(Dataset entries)
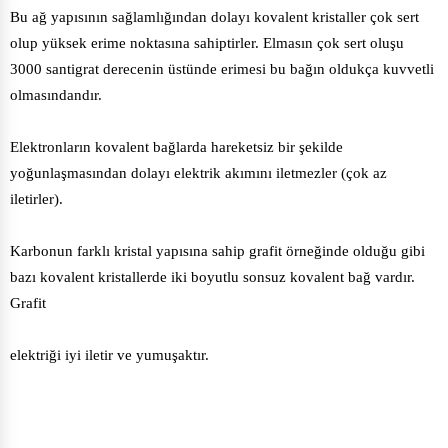
Bu ağ yapısının sağlamlığından dolayı kovalent kristaller çok sert
olup yüksek erime noktasına sahiptirler. Elmasın çok sert oluşu
3000 santigrat derecenin üstünde erimesi bu bağın oldukça kuvvetli
olmasındandır.
Elektronların kovalent bağlarda hareketsiz bir şekilde
yoğunlaşmasından dolayı elektrik akımını iletmezler (çok az
iletirler).
Karbonun farklı kristal yapısına sahip grafit örneğinde olduğu gibi
bazı kovalent kristallerde iki boyutlu sonsuz kovalent bağ vardır.
Grafit
elektriği iyi iletir ve yumuşaktır.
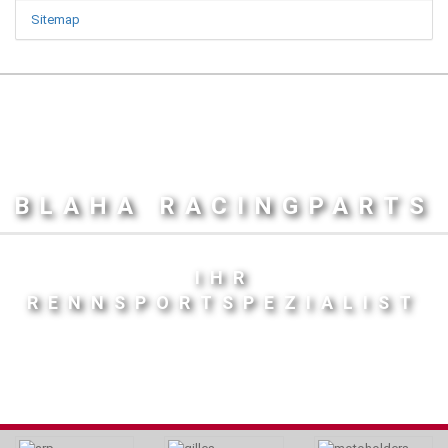
Sitemap
BLAHA RACINGPARTS
IHR
RENNSPORTSPEZIALIST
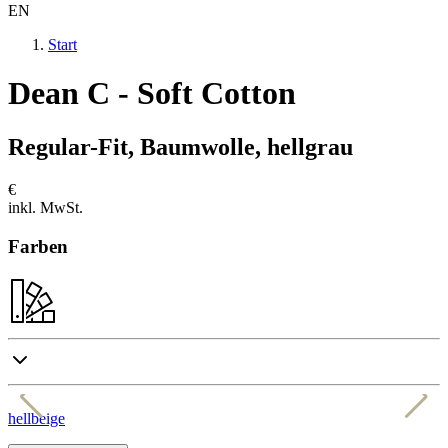
EN
Start
Dean C - Soft Cotton
Regular-Fit, Baumwolle, hellgrau
€
inkl. MwSt.
Farben
hellbeige
m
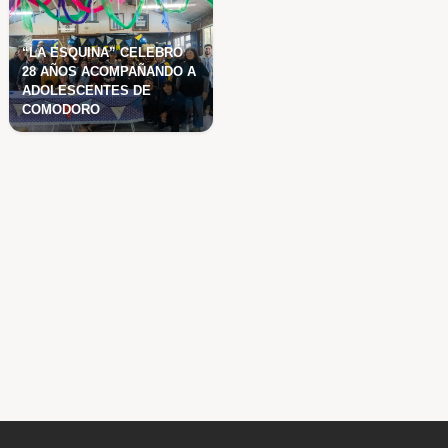
EN EL MES DE LAS
INFANCIAS VUELVE EL
CINE DISTENDIDO
o con
 mantenimiento
“LA ESQUINA” CELEBR
28 AÑOS ACOMPAÑANDO
s, entre ellas
ADOLESCENTES DE
os de riesgo.
COMODORO
as de alto
miento y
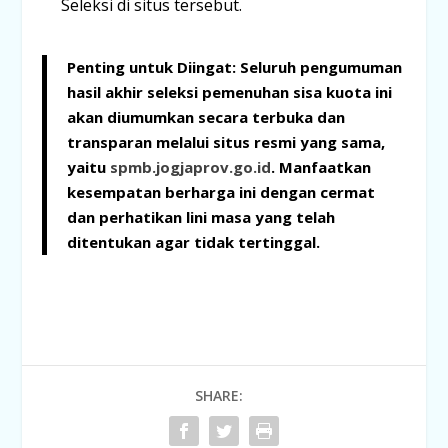
Seleksi di situs tersebut.
Penting untuk Diingat:
Seluruh pengumuman
hasil akhir seleksi pemenuhan sisa kuota ini
akan diumumkan secara terbuka dan
transparan melalui situs resmi yang sama,
yaitu
spmb.jogjaprov.go.id
. Manfaatkan
kesempatan berharga ini dengan cermat
dan perhatikan lini masa yang telah
ditentukan agar tidak tertinggal.
SHARE:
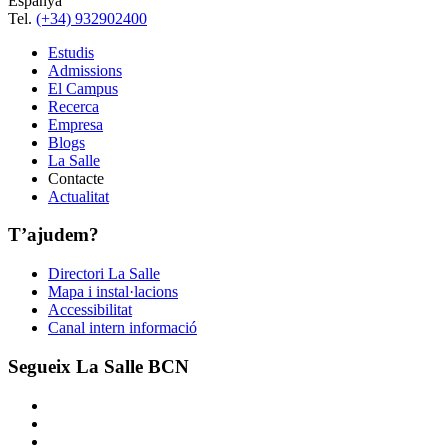
Espanya
Tel.
(+34) 932902400
Estudis
Admissions
El Campus
Recerca
Empresa
Blogs
La Salle
Contacte
Actualitat
T’ajudem?
Directori La Salle
Mapa i instal·lacions
Accessibilitat
Canal intern informació
Segueix La Salle BCN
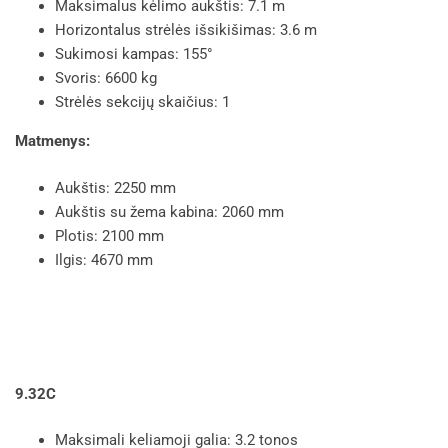
Maksimalus kėlimo aukštis: 7.1 m
Horizontalus strėlės išsikišimas: 3.6 m
Sukimosi kampas: 155°
Svoris: 6600 kg
Strėlės sekcijų skaičius: 1
Matmenys:
Aukštis: 2250 mm
Aukštis su žema kabina: 2060 mm
Plotis: 2100 mm
Ilgis: 4670 mm
9.32C
Maksimali keliamoji galia: 3.2 tonos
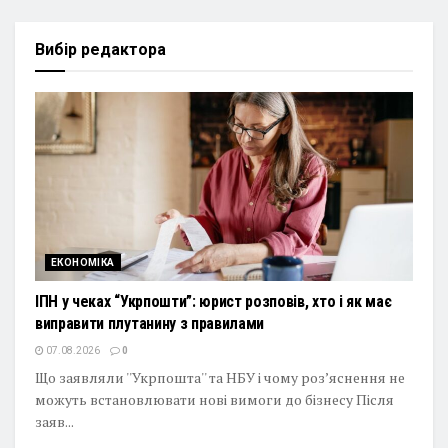
Вибір редактора
ЕКОНОМІКА
ІПН у чеках “Укрпошти”: юрист розповів, хто і як має
виправити плутанину з правилами
07.08.2026
0
Що заявляли ''Укрпошта'' та НБУ і чому роз’яснення не
можуть встановлювати нові вимоги до бізнесу Після
заяв...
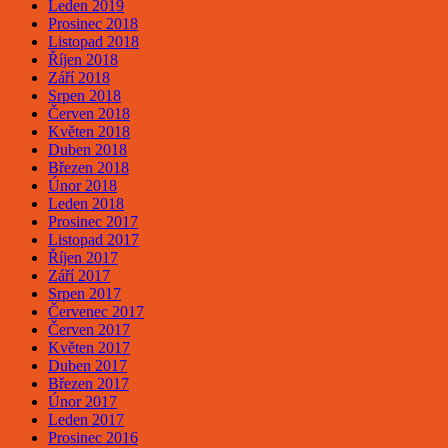
Leden 2019
Prosinec 2018
Listopad 2018
Říjen 2018
Září 2018
Srpen 2018
Červen 2018
Květen 2018
Duben 2018
Březen 2018
Únor 2018
Leden 2018
Prosinec 2017
Listopad 2017
Říjen 2017
Září 2017
Srpen 2017
Červenec 2017
Červen 2017
Květen 2017
Duben 2017
Březen 2017
Únor 2017
Leden 2017
Prosinec 2016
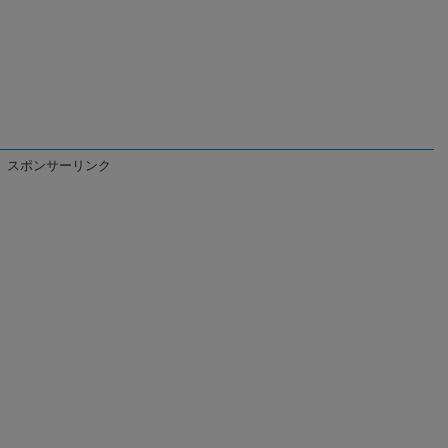
スポンサーリンク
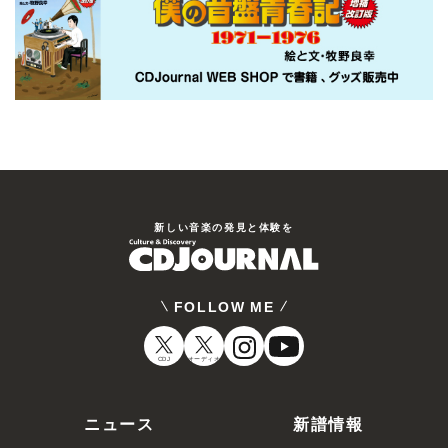
新しい⾳楽の発⾒と体験を
FOLLOW ME
CDJ
オーディオ
ニュース
新譜情報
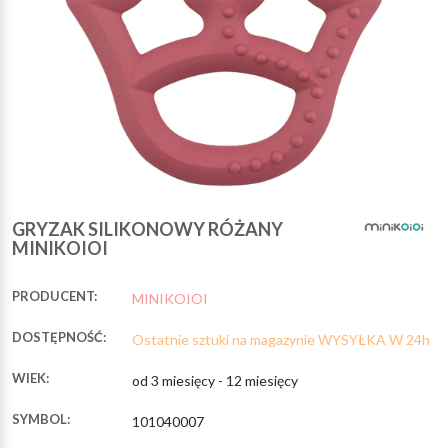
GRYZAK SILIKONOWY RÓŻANY
MINIKOIOI
PRODUCENT:
MINIKOIOI
DOSTĘPNOŚĆ:
Ostatnie sztuki na magazynie WYSYŁKA W 24h
WIEK:
od 3 miesięcy - 12 miesięcy
SYMBOL:
101040007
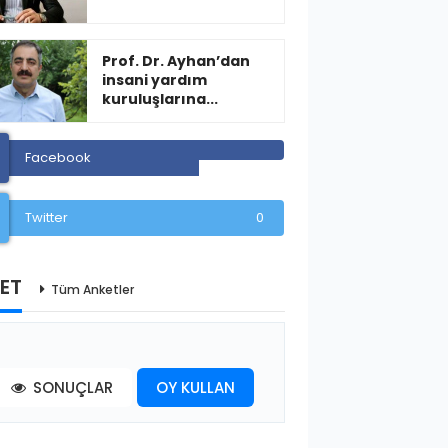
Prof. Dr. Ayhan’dan
insani yardım
kuruluşlarına...
Facebook
Twitter
0
ET
Tüm Anketler
SONUÇLAR
OY KULLAN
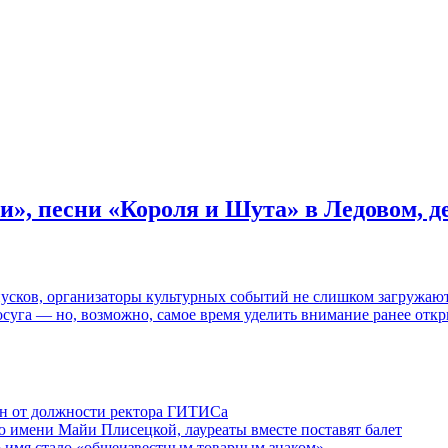
и», песни «Короля и Шута» в Ледовом, 
пусков, организаторы культурных событий не слишком загружаю
осуга — но, возможно, самое время уделить внимание ранее отк
ен от должности ректора ГИТИСа
 имени Майи Плисецкой, лауреаты вместе поставят балет
о имя стало «общеизвестным товарным знаком»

Exercise directions → Pictures are to be left out while the lines from the beginning of the records through the line with "Elektronların kovalent bağlarda" are copied word for word.

Answer box →
Bu ağ yapısının sağlamlığından dolayı kovalent kristaller çok sert
olup yüksek erime noktasına sahiptirler. Elmasın çok sert oluşu
3000 santigrat derecenin üstünde erimesi bu bağın oldukça kuvvetli
olmasındandır.
Elektronların kovalent bağlarda hareketsiz bir şekilde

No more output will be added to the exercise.